Après ces épandages, les agriculteurs syriens affirment que leurs cultures ont jauni en quelques jours seulement. Ce sont plusieurs centaines d’hectares, y compris des vergers, qui ont été impactés.
« Le 27 janvier 2026, des avions israéliens ont procédé à un épandage massif d’herbicides. Le 5 février 2026, les cultures ont commencé à jaunir et le 7 février 2026, elles ont commencé à dépérir. J’ai personnellement perdu 7,5 hectares de blé. J’avais acheté les semences et cultivé la terre à crédit. Mes créanciers réclament maintenant leur argent et la récolte a été détruite par l’occupation israélienne », a déclaré un agriculteur local (France 24, 12.03.2026)
Grâce à l’analyse d’images satellites, l’organisation non gouvernementale PAX a calculé l’étendue des terres syriennes touchées.
« Nous avons examiné des photos des zones où la végétation était détruite et les avons comparées à celles de la semaine précédant et suivant l’épandage. Nous avons ainsi pu retracer une zone de végétation affectée sur environ 55 kilomètres, du sud au nord, sur le plateau du Golan », a déclaré Wim Zwainenburg de PAX (France 24, 12.03.2026)
On estime qu’une superficie de 6 à 10 kilomètres carrés a été aspergée, soit environ deux fois la superficie de Central Park à New York.
Des pulvérisation similaires au Sud-Liban. Et à Gaza !
Ainsi, les herbicides déversés par les avions israéliens détruisent les récoltes d’une population déjà affamée dans l’enclave soumise au blocus israélien, où environ 40 000 Palestiniens dépendent de l’agriculture comme unique source de revenus.

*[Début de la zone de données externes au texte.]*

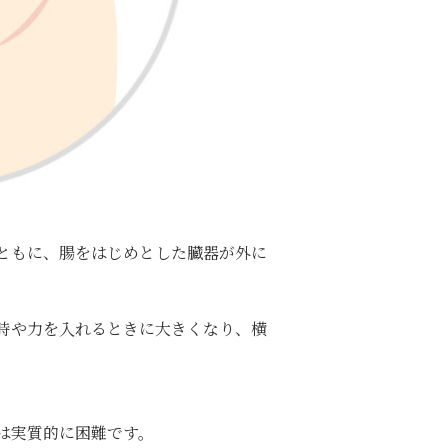
ともに、腸をはじめとした臓器が外に
時や力を入れるときに大きくなり、横
は実質的に困難です。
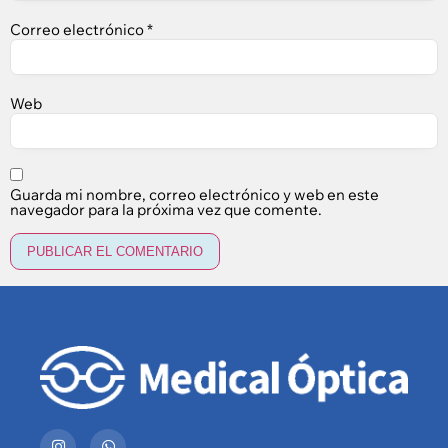
Correo electrónico
*
Web
Guarda mi nombre, correo electrónico y web en este
navegador para la próxima vez que comente.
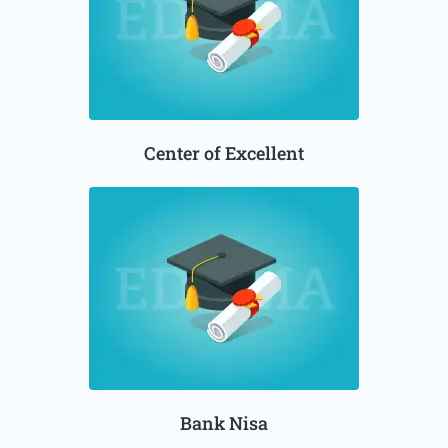
Center of Excellent
Bank Nisa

« Ils ne commencent à pulvériser le long de la clôture frontalière que lorsque le vent souffle vers l’ouest, en direction du territoire palestinien, afin que les herbicides puissent couvrir une plus grande superficie sur nos terres. Mais dès que le vent se met à souffler de l’est, ils s’arrêtent immédiatement car cela leur nuirait», a déclaré un agriculteur palestinien (Middle East Eye, 18.03.2026)
Pourquoi de tels épandages ?
Les autorités israéliennes refusent de commenter. Mais des analystes militaires estiment que l’objectif serait de détruire la végétation pouvant servir de couverture à des attaques contre l’armée israélienne menées par la population locale.
Possible… Mais la destruction des récoltes des agriculteurs locaux en Syrie, au Liban et à Gaza – territoires revendiqués par l’Entité sioniste pour son projet de « Grand Israël » – pourrait également constituer une tentative d’étendre le contrôle israélien sur ces zones en faisant fuir une population locale perdant ses revenus et ses moyens de subsistance !
Pour ceux qui se soucient encore un peu d’un « droit international » plus que malmené en ces temps sombres dans cette région du Proche Orient, la destruction intentionnelle de denrées, récoltes, biens et infrastructures civiles, (en tant « qu’objets indispensables à la survie des civils ») est en principe prohibée par le droit international humanitaire. Et l’organisation de la famine a été explicitement incluse dans les crimes de guerre par le statut de la Cour pénale internationale.
Sous les prétextes habituels de sécurité, ce qu’Israël est en train de faire concrètement, c’est créer une zone morte le long de ses frontières avec la Syrie, le Liban, Gaza au moyen de crimes de guerre, pour en chasser les populations autochtones et annexer ces territoires de fait.